Palm oil, rice, sugar, and salt see reduced duties as government moves to ease inflation pressures and align trade policy with ECOWAS framework

The Federal Government has reduced import tariffs on crude palm oil to 28.75 percent from 35 percent, marking a 17 percent adjustment under the new Fiscal Policy Measures. Tariffs on essential food items such as raw cane sugar, bulk rice, and refined salt for human consumption have also been revised downward.

The changes are part of the approved 2026 Fiscal Policy Measures (FPM) outlined in a circular dated 1 April 2026 and signed by Wale Edun, Minister of Finance and Coordinating Minister of the Economy. The document replaces the 2023 framework and introduces a national list of 127 tariff lines with reduced import duty rates, positioned as part of a broader push to stimulate growth in key sectors of the economy.

On paper, it is as simple as lowering trade barriers, easing pressure on imports, and gradually stabilising food-related supply chains. But in Nigeria’s current economic climate, policy announcements rarely exist in isolation. They enter a system already shaped by high inflation, currency pressure, and volatile food prices that often move faster than official adjustments.

According to the policy document, the import adjustment tax on commodities such as crude palm oil has been revised downward in line with efforts to align Nigeria’s trade structure with the ECOWAS Common External Tariff framework. Yet, the real question in economic conversations is less about alignment and more about transmission: how quickly, and how effectively, do these reductions reach the final consumer?

Beyond palm oil, several staple imports have seen notable adjustments. Bulk rice, a major household staple, now attracts a 47.5 percent duty, down from 70 per cent, while broken rice has been reduced to 30 per cent from 70 percent. Wheat or meslin flour remains at 70 per cent, margarine at 40 per cent, and refined salt for human consumption at 55 per cent.

Raw cane sugar has also been adjusted across categories, now ranging between 55 percent and 57.5 percent, compared to the previous 70 percent structure. On paper, these reductions suggest relief. In practice, Nigeria’s food pricing system is shaped by multiple layers beyond tariffs, including foreign exchange rates, transport costs, local distribution margins, and market inefficiencies.

Also Read: Nigeria’s poverty hits 63% despite easing inflation — World Bank

To ease transition, the government has granted a 90-day grace period for importers who opened Form M before 1 April, allowing them to clear goods at the old rates. It has also signalled new excise duties and a green tax surcharge scheduled to take effect from 1 July 2026, adding another layer of fiscal adjustment to the broader policy environment.

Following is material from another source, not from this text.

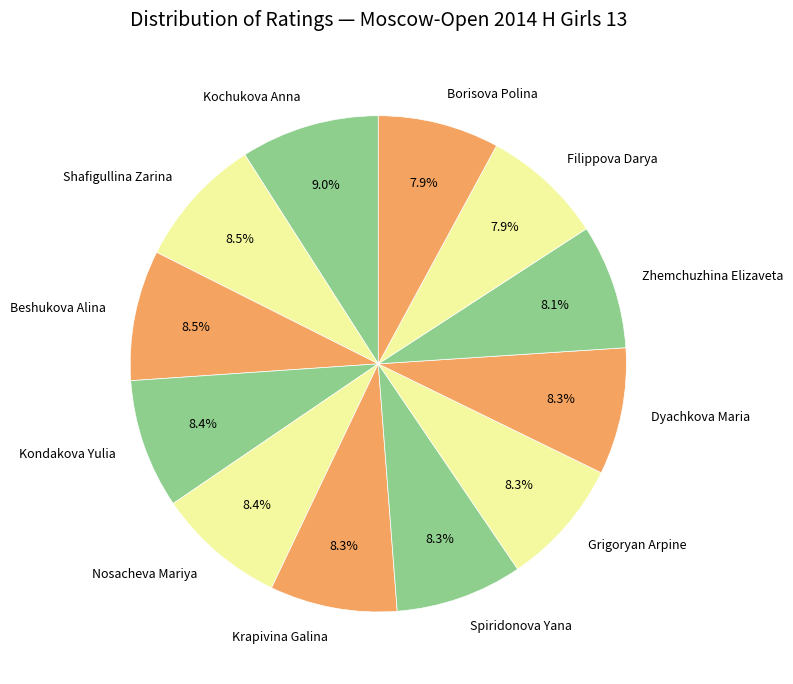

Does Borisova Polina account for over 50% of the chart?

No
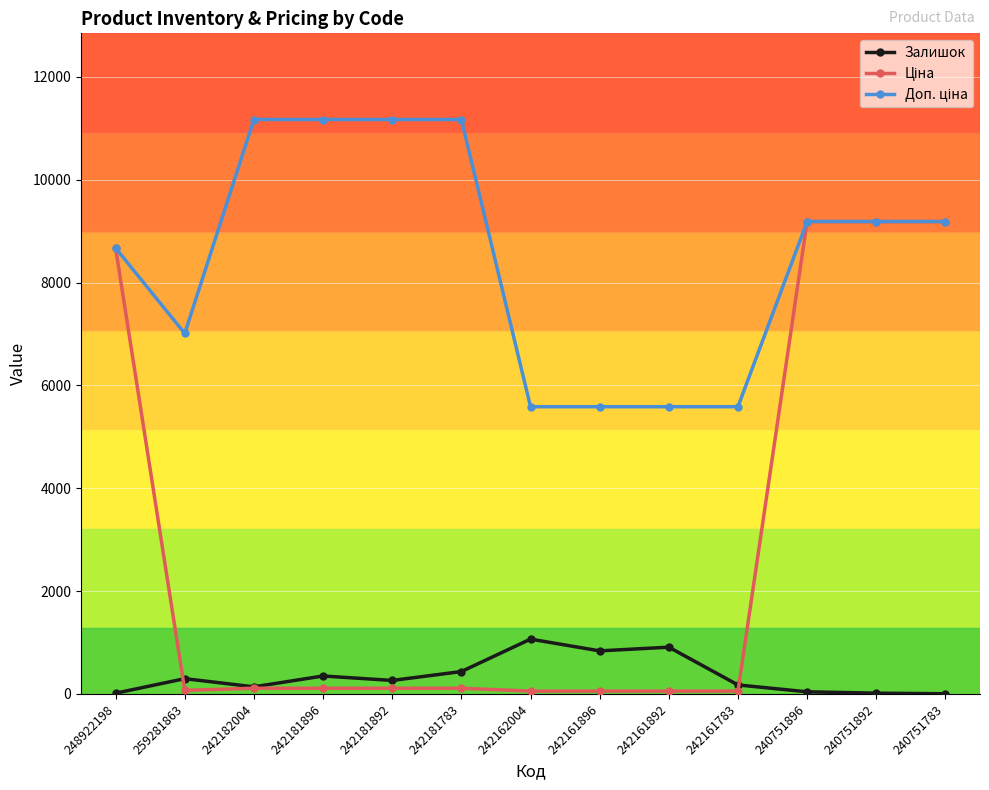

What is the average value of the Залишок series?

350.3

Economists note that the move could help ease inflationary pressures and support economic activity in the medium term. However, the impact on household budgets will depend on how quickly import cost savings translate into retail prices and whether structural bottlenecks in distribution allow those gains to reach consumers.

In other words, the policy signals direction, but the lived reality will be determined in markets, warehouses, and supply chains where pricing is ultimately decided.